*** Dataset records
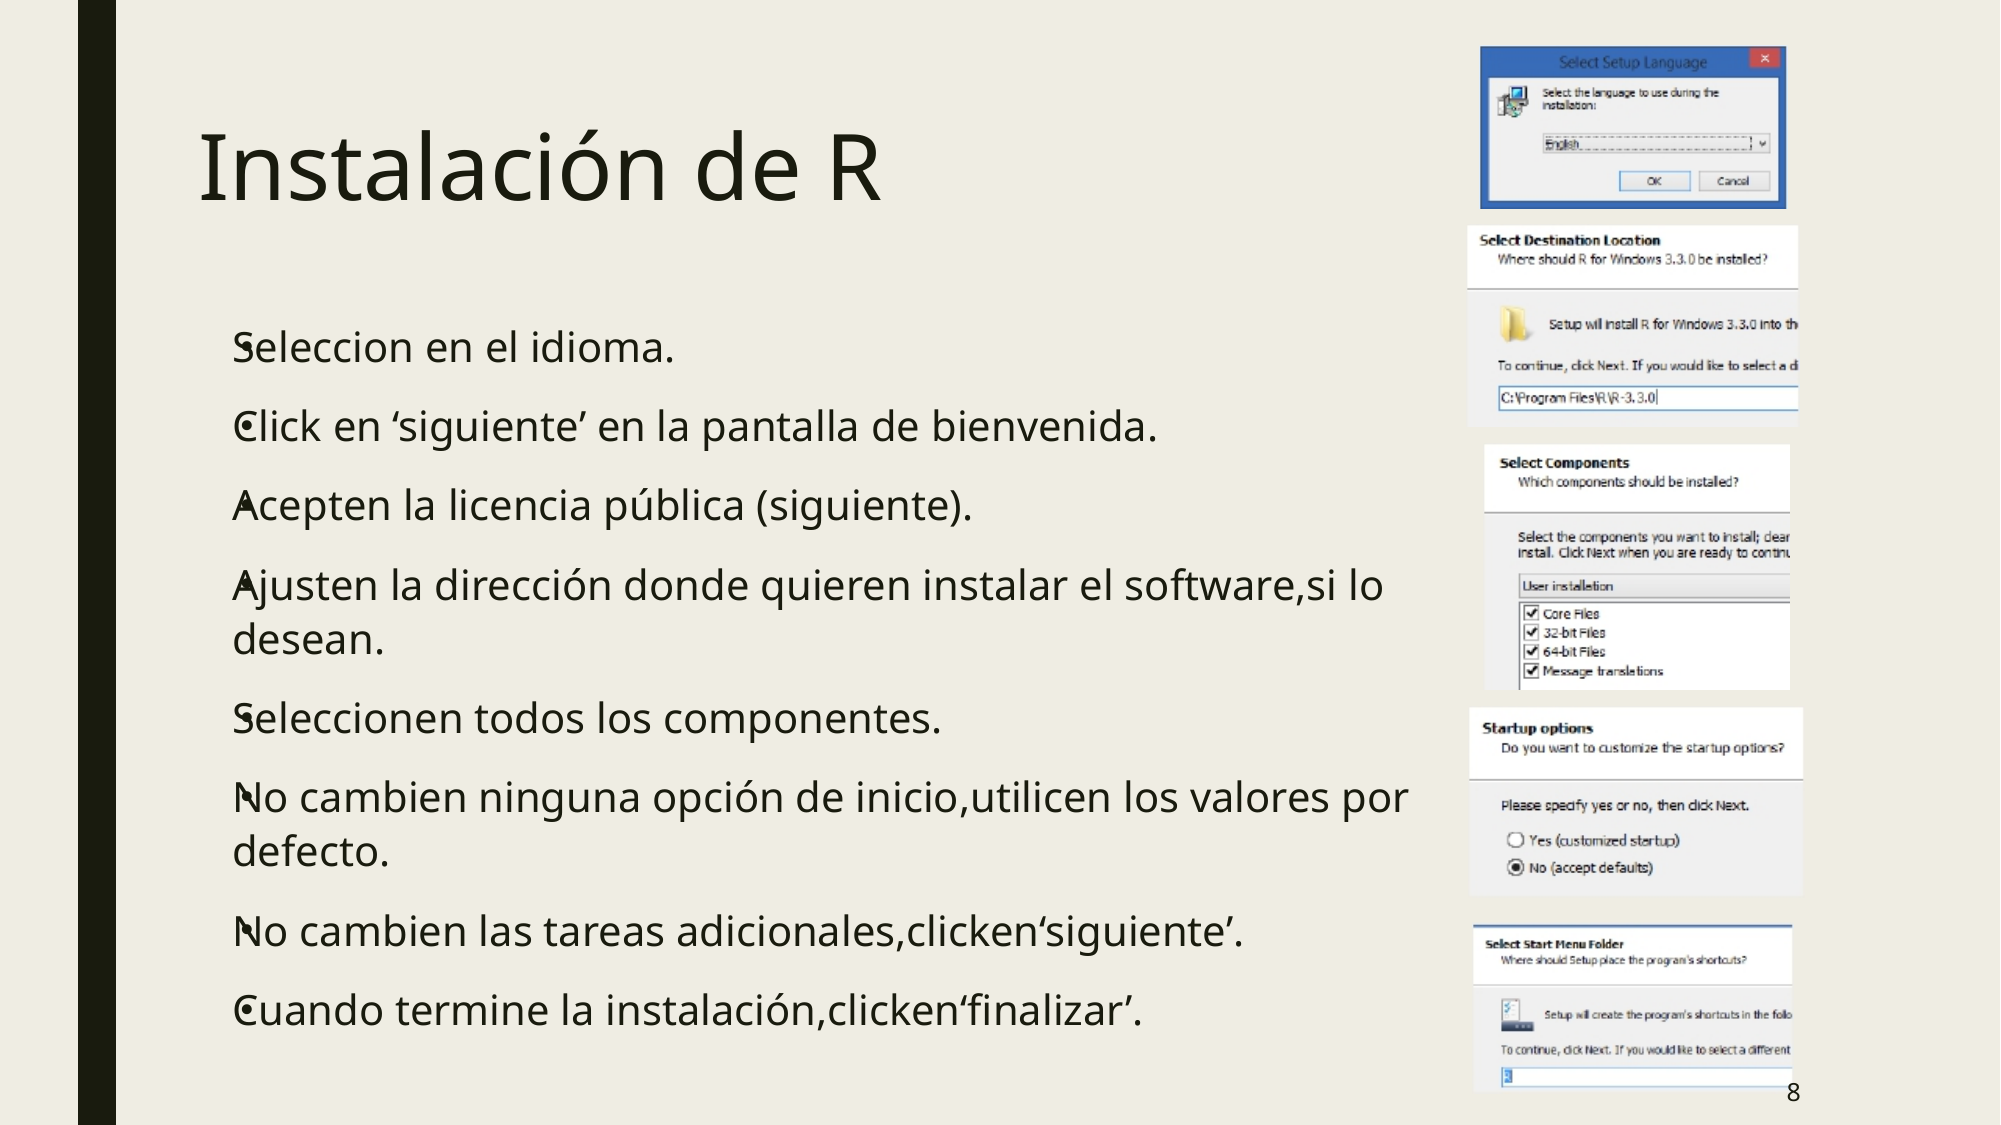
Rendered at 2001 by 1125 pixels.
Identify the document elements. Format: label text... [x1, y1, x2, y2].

picture [1472, 922, 1794, 1094]
text_box 8 [1786, 1081, 1801, 1114]
picture [1483, 443, 1790, 690]
text_box [118, 0, 2000, 1125]
picture [1478, 45, 1788, 209]
text_box [76, 0, 118, 1125]
text_box Seleccion en el idioma. Click en ‘siguiente’ en la pantalla de bienvenida. Acepten la licencia pública (siguiente). Ajusten la dirección donde quieren instalar el software,si lo desean. Seleccionen todos los componentes. No cambien ninguna opción de inicio,utilicen los valores por defecto. No cambien las tareas adicionales,clicken‘siguiente’. Cuando termine la instalación,clicken‘finalizar’. [232, 329, 1410, 1041]
text_box [0, 0, 76, 1125]
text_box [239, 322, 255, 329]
picture [1468, 705, 1805, 899]
text_box Instalación de R [198, 127, 883, 227]
picture [1466, 224, 1801, 428]
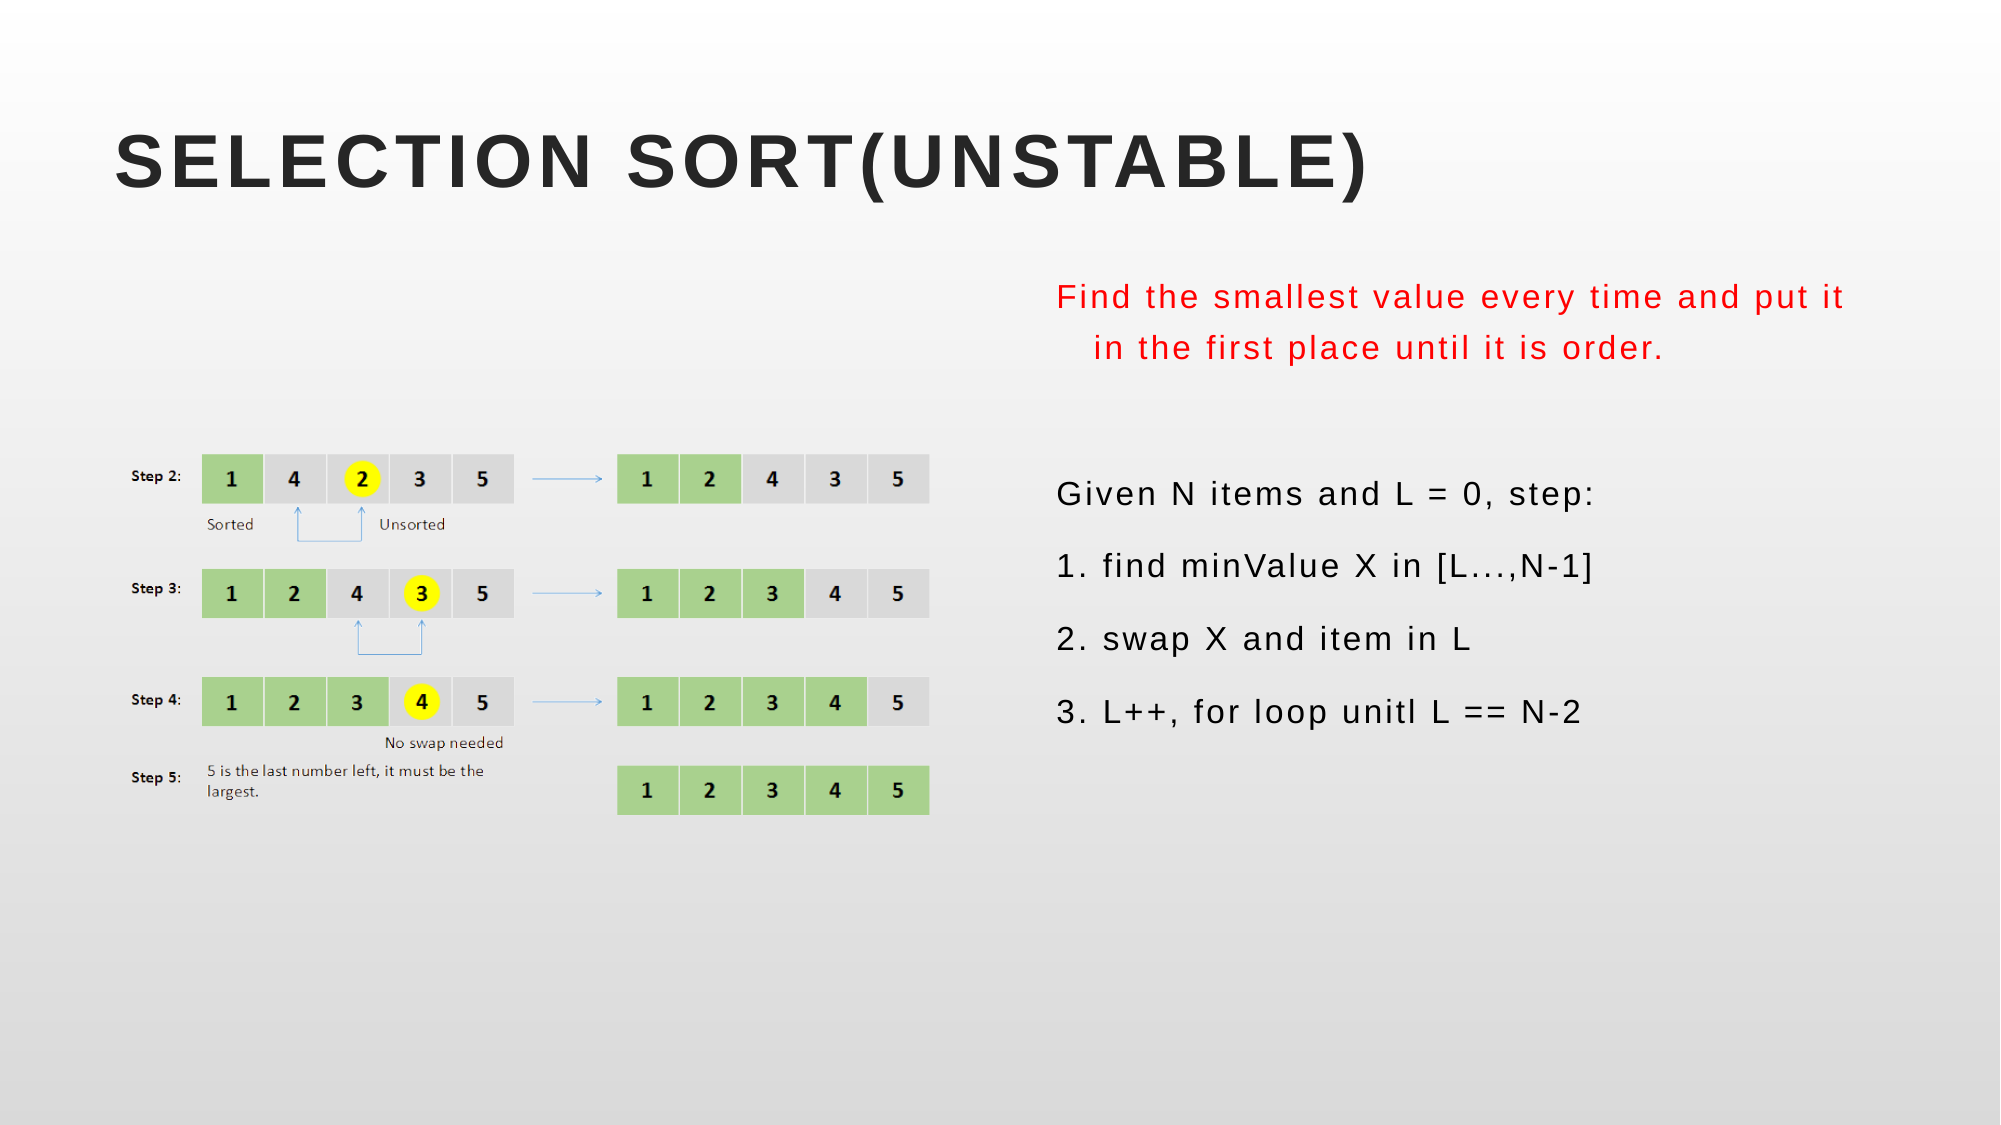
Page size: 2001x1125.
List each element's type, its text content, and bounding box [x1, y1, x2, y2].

list Find the smallest value every time and put it in the first place until it is order. Given N items and L = 0, step: 1. find minValue X in [L...,N-1] 2. swap X and item in L 3. L++, for loop unitl L == N-2 [1041, 255, 1900, 1011]
title SELECTION SORT(UNSTABLE) [99, 99, 1900, 216]
picture [99, 439, 959, 827]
******
* Assigned task *
Write out each entry again exactly, and skip the pictures.

* Written solution *
Rendered at 2001 by 1125 pixels.
Identify the document elements. Format: label text... [x1, y1, x2, y2].

picture [1472, 922, 1794, 1094]
text_box 8 [1786, 1081, 1801, 1114]
picture [1483, 443, 1790, 690]
text_box [118, 0, 2000, 1125]
picture [1478, 45, 1788, 209]
text_box [76, 0, 118, 1125]
text_box Seleccion en el idioma. Click en ‘siguiente’ en la pantalla de bienvenida. Acepten la licencia pública (siguiente). Ajusten la dirección donde quieren instalar el software,si lo desean. Seleccionen todos los componentes. No cambien ninguna opción de inicio,utilicen los valores por defecto. No cambien las tareas adicionales,clicken‘siguiente’. Cuando termine la instalación,clicken‘finalizar’. [232, 329, 1410, 1041]
text_box [0, 0, 76, 1125]
text_box [239, 322, 255, 329]
picture [1468, 705, 1805, 899]
text_box Instalación de R [198, 127, 883, 227]
picture [1466, 224, 1801, 428]
Page size: 2001x1125.
List each element's type, its text content, and bounding box [x1, y1, x2, y2].

list Find the smallest value every time and put it in the first place until it is order. Given N items and L = 0, step: 1. find minValue X in [L...,N-1] 2. swap X and item in L 3. L++, for loop unitl L == N-2 [1041, 255, 1900, 1011]
title SELECTION SORT(UNSTABLE) [99, 99, 1900, 216]
picture [99, 439, 959, 827]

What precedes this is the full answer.